→ **Texto mostrado**
★ ★ ★ ★ ★
Félix Población
Cuentan quienes
vivieron ese tiempo de silencio, con todas las insuficiencias propias de las
circunstancias, que aquel recipiente era indispensable entre el mobiliario de
uso de los locales públicos. Me refiero a las escupideras de la inclemente
posguerra, cuando entre otras admoniciones de obligado cumplimiento figuraba la
de no escupir en el suelo y no blasfemar contra el cielo. Tal prohibición era
indicio sin duda de que el gargajo no estaba ni mucho menos desterrado de las
malas costumbres de esos desventurados años, sino muy a tono con aquellos
bacines de loza ubicados discretamente en las esquinas.
Escupir en la
calle es una costumbre que todavía no ha desaparecido de las prácticas guarras
visibles en nuestras aceras. Tampoco de los campos de fútbol, donde jugadores
de mucha o poca ficha abusan tanto del salivazo como de lo que un amigo mío
llamaba gargajo en cerbatana, esto es, el que se desaloja sobre el césped a
golpe de nariz, cerrando con un dedo uno de sus orificios y dejando el otro
franco para la rauda excreción. En ningún otro deporte, que yo sepa, se da el
caso de que semejantes deposiciones mocosas sean televisadas en directo, a
veces en primer plano, sin que se consigne entre los cronistas el asco que
provocan.
Otro vicio muy
afincado en los barrios húmedos y/o históricos de nuestras ciudades, aquellos
que suelen ser más pródigos en bebederos, es el de la meada al aire, contra el
que se han empezado a ejercer medidas dignas de inmediata aplicación allí donde
sea menester. Ya lo han puesto en marcha
una serie de ayuntamientos del norte de España, sobre todo tras la celebración
de las fiestas locales, que en el caso de los sanfermines pamplonicas le supuso
al municipio un ahorro de 10.000 euros en el presupuesto de limpieza. Se trata de un repelente, ubicado en aquellos lugares
donde más habitual sea la práctica mingitoria, que actúa contra quien orine con
un rebote del pis sobre sí mismo, de modo que le impregne zapatos, pantalones y
hasta la misma camisa, no sé si la jeta.
★ ★ ★ ★ ★
→ **Datos**
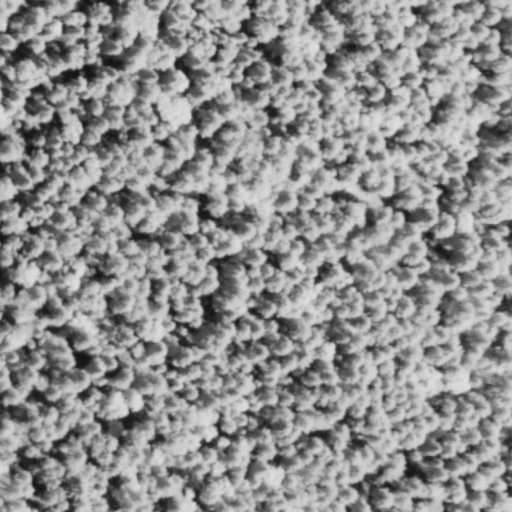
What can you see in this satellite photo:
road: (8, 96)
★ ★ ★ ★ ★
→ **Requisitos del problema**
Prosigue la columna sobre escupir y orinar en la calle a partir del punto en que se detiene. Los datos no tienen ningún papel en esto.

→ **Respuesta al ejercicio**
He llegado a
pensar que esto de las perdurables taras del gargajo y la meada callejeras,
como contravención a las más mínimas normas de higiene y respeto a los demás y
a la ciudad donde se habita, no deben de ser muy ajenas a otras lacras que nos
caracterizan en nuestras relaciones de convivencia y que se mantienen por
encima del paso del tiempo y los supuestos avances en educación y cultura. Por referirme
a la que no debería admitir ninguna duda en ese sentido, por su relación con
las expuestas, señalo la que sitúa a España a la cabeza de la Unión Europea como
nación más desconsiderada con el medio ambiente. El dato lo suministró la Dirección General de
Medio Ambiente de la Comisión Europea, avalado por el número de procedimientos
contra nuestro país por infracciones o incumplimientos de la normativa
ambiental comunitaria, un número que duplicaba los de Italia e Irlanda, países
por detrás del nuestro en encabezar esa nada honrosa relación.
Parece hasta
cierto punto lógico que, dándose en España una tal sobreabundancia de tipos tan
nauseabundos como los familiarizados con la guarrería de excretar sus flemas y
orines a ojos vista, tengamos ganado ese primer puesto en el grado de
desprecio, indiferencia y desidia hacia el tratamiento de las aguas residuales,
la eliminación de los residuos y la conservación y protección de nuestro
hábitat.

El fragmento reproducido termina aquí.